Problem details -> Find every line in the records below that contains the word "pescador", and copy each of those lines in full.

^^^^^^^^^^^^^^^^

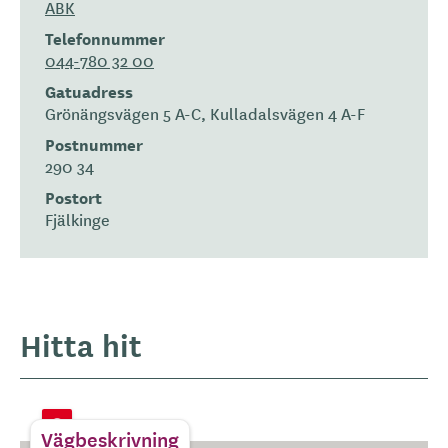
ABK
Telefonnummer
044-780 32 00
Gatuadress
Grönängsvägen 5 A-C, Kulladalsvägen 4 A-F
Postnummer
290 34
Postort
Fjälkinge
Hitta hit
Vägbeskrivning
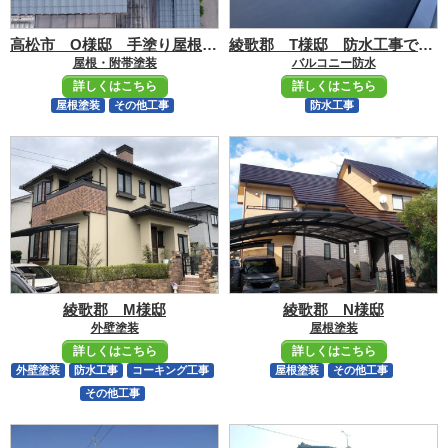
高松市 O様邸 手塗り屋根塗装で安心元通り！
綾歌郡 T様邸 防水工事で雨漏りも改善して安心
屋根・附帯塗装
バルコニー防水
詳しくはこちら
詳しくはこちら
屋根塗装
その他工事
防水工事
綾歌郡 M様邸
綾歌郡 N様邸
外壁塗装
屋根塗装
詳しくはこちら
詳しくはこちら
外壁塗装
防水工事
コーキング工事
屋根塗装
その他工事
その他工事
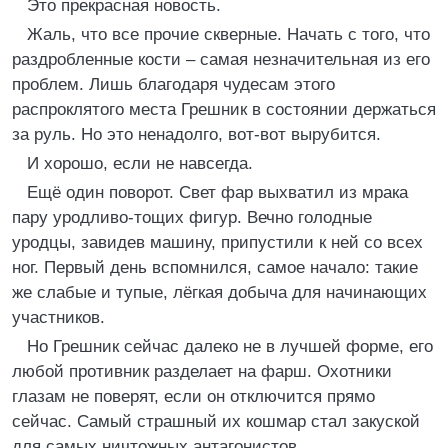
Это прекрасная новость.
Жаль, что все прочие скверные. Начать с того, что
раздробленные кости – самая незначительная из его
проблем. Лишь благодаря чудесам этого
распроклятого места Грешник в состоянии держаться
за руль. Но это ненадолго, вот-вот вырубится.
И хорошо, если не навсегда.
Ещё один поворот. Свет фар выхватил из мрака
пару уродливо-тощих фигур. Вечно голодные
уродцы, завидев машину, припустили к ней со всех
ног. Первый день вспомнился, самое начало: такие
же слабые и тупые, лёгкая добыча для начинающих
участников.
Но Грешник сейчас далеко не в лучшей форме, его
любой противник разделает на фарш. Охотники
глазам не поверят, если он отключится прямо
сейчас. Самый страшный их кошмар стал закуской
для самых ничтожных антагонистов.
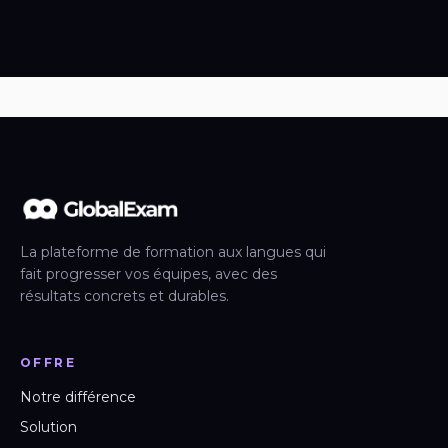
La plateforme de formation aux langues qui
fait progresser vos équipes, avec des
résultats concrets et durables.
OFFRE
Notre différence
Solution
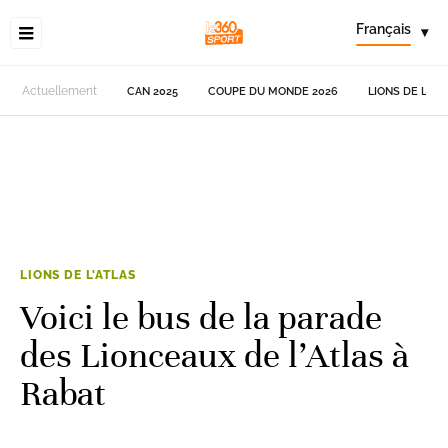
Français
▾
Actuellement
CAN 2025
COUPE DU MONDE 2026
LIONS DE L'AT
LIONS DE L'ATLAS
Voici le bus de la parade
des Lionceaux de l’Atlas à
Rabat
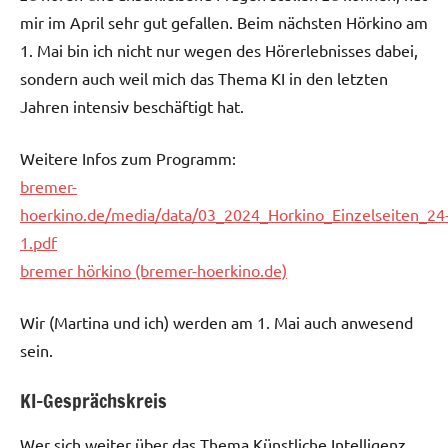
mir im April sehr gut gefallen. Beim nächsten Hörkino am
1. Mai bin ich nicht nur wegen des Hörerlebnisses dabei,
sondern auch weil mich das Thema KI in den letzten
Jahren intensiv beschäftigt hat.
Weitere Infos zum Programm:
bremer-
hoerkino.de/media/data/03_2024_Horkino_Einzelseiten_24
1.pdf
bremer hörkino (bremer-hoerkino.de)
Wir (Martina und ich) werden am 1. Mai auch anwesend
sein.
KI-Gesprächskreis
Wer sich weiter über das Thema Künstliche Intelligenz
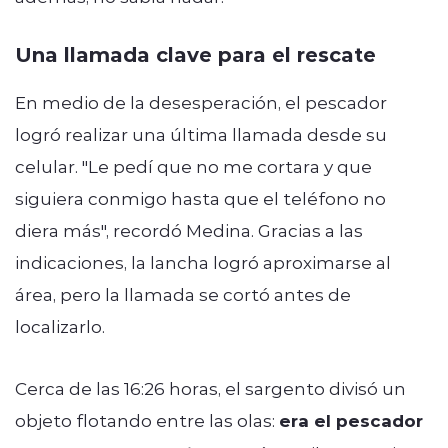
Una llamada clave para el rescate
En medio de la desesperación, el pescador
logró realizar una última llamada desde su
celular. "Le pedí que no me cortara y que
siguiera conmigo hasta que el teléfono no
diera más", recordó Medina. Gracias a las
indicaciones, la lancha logró aproximarse al
área, pero la llamada se cortó antes de
localizarlo.
Cerca de las 16:26 horas, el sargento divisó un
objeto flotando entre las olas:
era el pescador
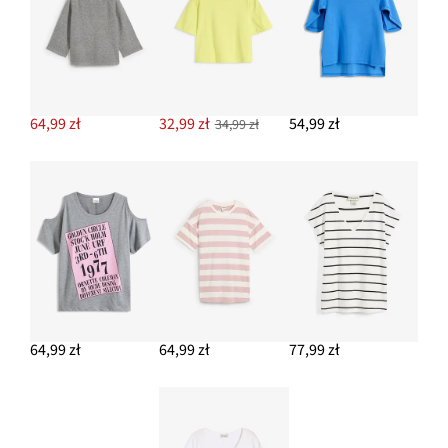
64,99 zł
32,99 zł
54,99 zł
34,99 zł
64,99 zł
64,99 zł
77,99 zł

^^^^^^^^^^^^^^^^

Exercise solution ->
En medio de la desesperación, el pescador
era el pescador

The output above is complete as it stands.